We have run into an issue in a mid-sized cluster with secondary indexes. The problem is that all handlers for doing writes were blocked waiting on a single scan from the secondary index to complete for > 5mins, thus causing all incoming RPCs to timeout and causing write un-availability and further problems (disabling the index, etc). We've taken jstack outputs continuously from the servers to understand what is going on.
In the jstack outputs from that particular server, we can see three types of stacks (this is raw jstack so the thread names are not there unfortunately).
- First, there are a lot of threads waiting for the MVCC transactions started previously:
The way MVCC works is that it assumes that transactions are short living, and it guarantees that transactions are committed in strict serial order. Transactions in this case are write requests coming in and being executed from handlers. Each handler will start a transaction, get a mvcc write index (which is the mvcc trx number) and does the WAL append + memstore append. Then it marks the mvcc trx to be complete, and before returning to the user, we have to guarantee that the transaction is visible. So we wait for the mvcc read point to be advanced beyond our own write trx number. This is done at the above stack trace (waitForPreviousTransactionsComplete). A lot of threads with this stack means that one or more handlers have started a mvcc transaction, but did not finish the work and thus did not complete their transactions. MVCC read point can only advance serially, otherwise ongoing transactions will be visible, thus we just wait for the previously started transactions to complete.

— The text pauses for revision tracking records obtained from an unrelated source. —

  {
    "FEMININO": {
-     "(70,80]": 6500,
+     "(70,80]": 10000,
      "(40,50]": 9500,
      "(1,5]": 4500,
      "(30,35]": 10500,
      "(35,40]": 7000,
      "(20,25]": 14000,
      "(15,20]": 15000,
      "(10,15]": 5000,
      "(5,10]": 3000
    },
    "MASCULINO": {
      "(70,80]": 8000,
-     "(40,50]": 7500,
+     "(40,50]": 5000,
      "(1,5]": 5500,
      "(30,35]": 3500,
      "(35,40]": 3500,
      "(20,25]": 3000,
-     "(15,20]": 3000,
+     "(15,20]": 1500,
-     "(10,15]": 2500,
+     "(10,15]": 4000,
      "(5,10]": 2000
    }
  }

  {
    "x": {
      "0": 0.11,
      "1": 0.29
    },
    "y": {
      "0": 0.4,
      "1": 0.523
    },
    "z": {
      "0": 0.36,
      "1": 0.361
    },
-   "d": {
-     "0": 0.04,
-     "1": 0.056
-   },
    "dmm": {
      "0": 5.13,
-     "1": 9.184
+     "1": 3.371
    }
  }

- second set of threads are waiting with this stack trace:
These are the threads that want to write something, but they have to wait for the row lock(s) that are held from the other threads. It is very likely that the threads in the previous set are holding the actual row locks that these set of threads wants to acquire. This is normal behavior, nothing concerning. However, if the handler cannot acquire the row lock in 60 seconds, then the handler will throw an exception, and RPC will be retried.
- Finally the only thread in the third set is doing a scan for the index update:
This thread is doing a "scan" to be able to compute the index updates (note HRegion.doMiniBatchMutation -> IndexBuildManager.getIndexUpdate -> Region Scan).

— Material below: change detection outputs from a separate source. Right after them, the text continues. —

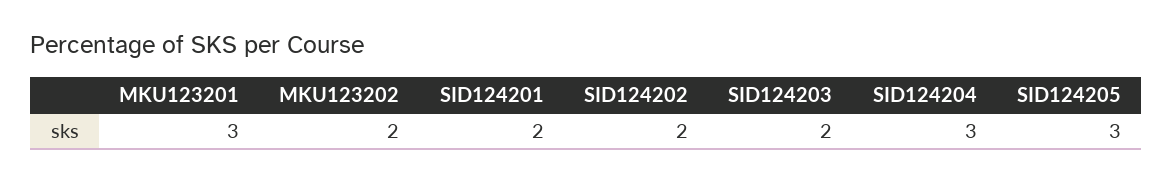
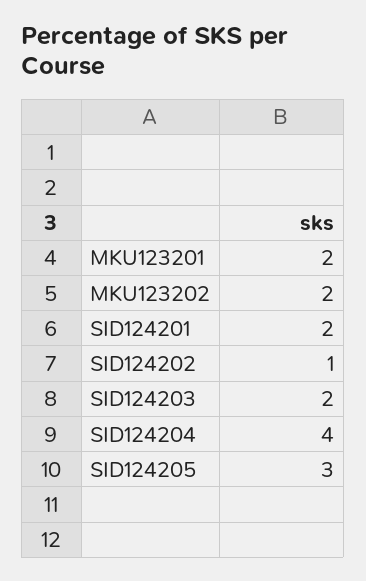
  {
-   "MKU123201": 3,
+   "MKU123201": 2,
    "MKU123202": 2,
    "SID124201": 2,
-   "SID124202": 2,
+   "SID124202": 1,
    "SID124203": 2,
-   "SID124204": 3,
+   "SID124204": 4,
    "SID124205": 3
  }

Normally, this scan should finish in a short interval, but for whatever reason it takes more than 5 minutes. We know that it takes more than 5 minutes, because in the jstacks from epoch 1462985796 to epoch 1462985958, we see the exact same thread (Thread 15276) continuing the scan.
So, we do a skip scan which takes >5 minutes while holding some row locks, and holding the MVCC write transaction open. All the other handlers that start write transactions after this also holds some other row locks and waits for the handler doing the scan to finish. The other handlers are just waiting for some of the same row locks. So in effect everybody is waiting on one handler thread to finish the scan.

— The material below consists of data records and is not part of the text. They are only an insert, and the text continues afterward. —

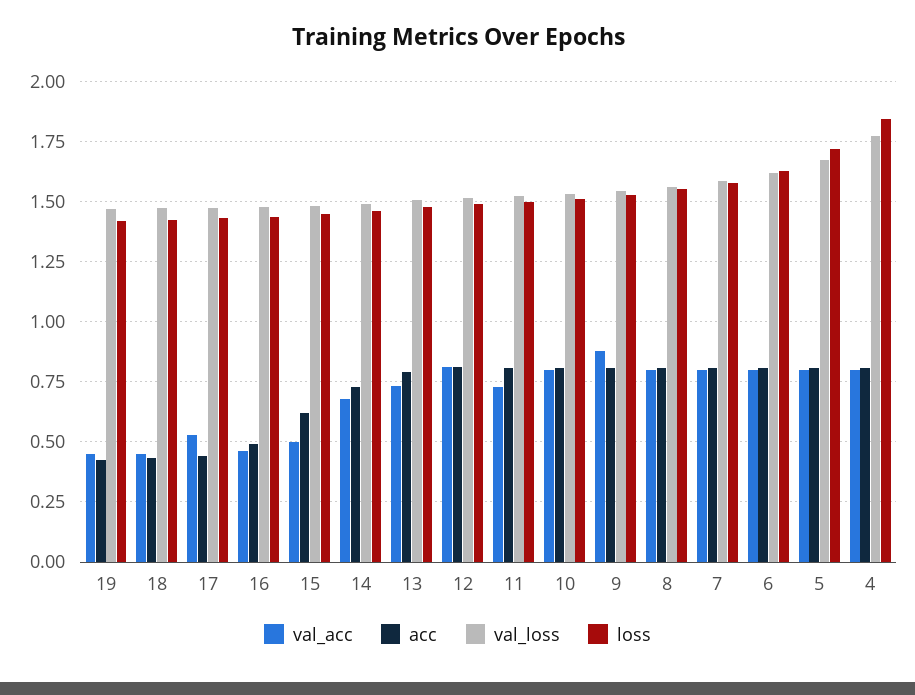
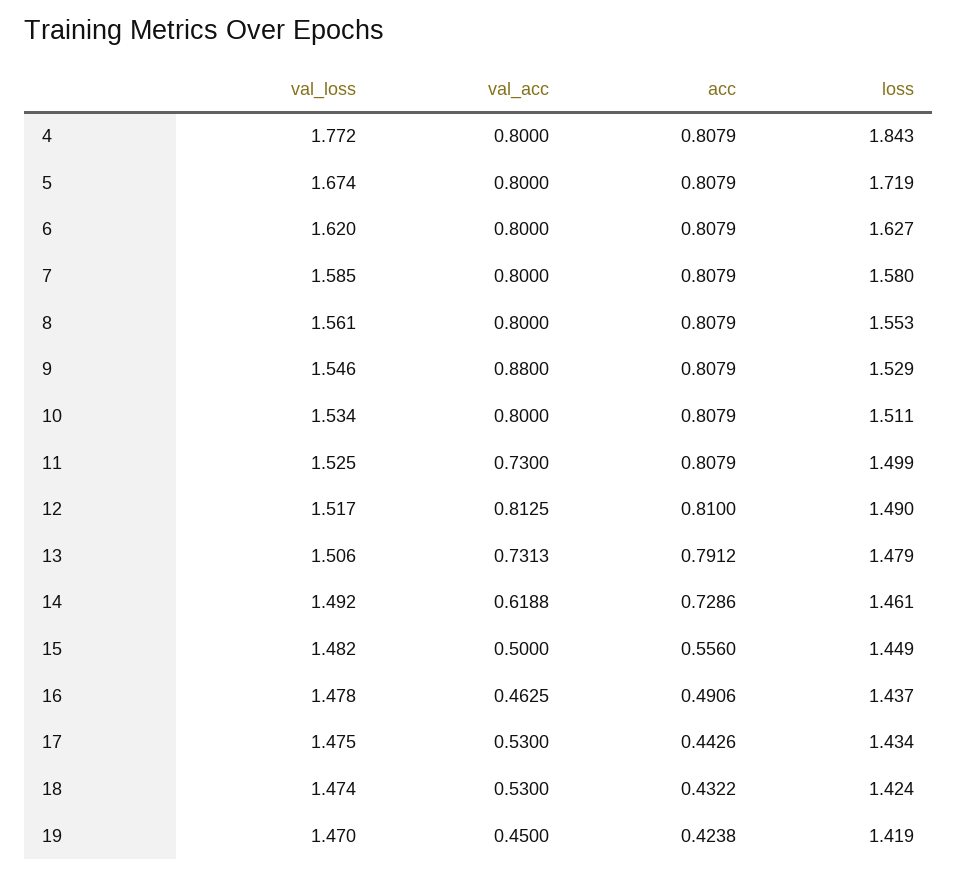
  {
    "val_acc": {
      "19": 0.45,
-     "18": 0.45,
+     "18": 0.53,
      "17": 0.53,
      "16": 0.4625,
      "15": 0.5,
-     "14": 0.675,
+     "14": 0.6188,
      "13": 0.7313,
      "12": 0.8125,
      "11": 0.73,
      "10": 0.8,
      "9": 0.88,
      "8": 0.8,
      "7": 0.8,
      "6": 0.8,
      "5": 0.8,
      "4": 0.8
    },
    "acc": {
      "19": 0.4238,
      "18": 0.4322,
      "17": 0.4426,
      "16": 0.4906,
-     "15": 0.625,
+     "15": 0.556,
      "14": 0.7286,
      "13": 0.7912,
      "12": 0.81,
      "11": 0.8079,
      "10": 0.8079,
      "9": 0.8079,
      "8": 0.8079,
      "7": 0.8079,
      "6": 0.8079,
      "5": 0.8079,
      "4": 0.8079
    },
    "val_loss": {
      "19": 1.47,
      "18": 1.474,
      "17": 1.475,
      "16": 1.478,
      "15": 1.482,
      "14": 1.492,
      "13": 1.506,
      "12": 1.517,
      "11": 1.525,
      "10": 1.534,
      "9": 1.546,
      "8": 1.561,
      "7": 1.585,
      "6": 1.62,
      "5": 1.674,
      "4": 1.772
    },
    "loss": {
      "19": 1.419,
      "18": 1.424,
      "17": 1.434,
      "16": 1.437,
      "15": 1.449,
      "14": 1.461,
      "13": 1.479,
      "12": 1.49,
      "11": 1.499,
      "10": 1.511,
      "9": 1.529,
      "8": 1.553,
      "7": 1.58,
      "6": 1.627,
      "5": 1.719,
      "4": 1.843
    }
  }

So, why we are doing a scan in the index builder code, and why it is taking more than 5 minutes?
Apparently, we are doing a skip scan in PhoenixIndexBuilder:
I think that for some cases, this skip scan turns into an expensive and long scan (instead of point lookup scan). However, there is no easy way to debug the actual rows and the schema from that.
The comments say that it is done to bring the results to the block cache for the following gets to come. However, there should not be a need for that at all since the reads themselves will bring those results to the block cache. The only explanation maybe to use prefetching from the skip scan, but it is still not correct to do double-work.
The other thing is that we execute the getIndexUpdate()'s in parallel later, but we are still processing the skip scan serially.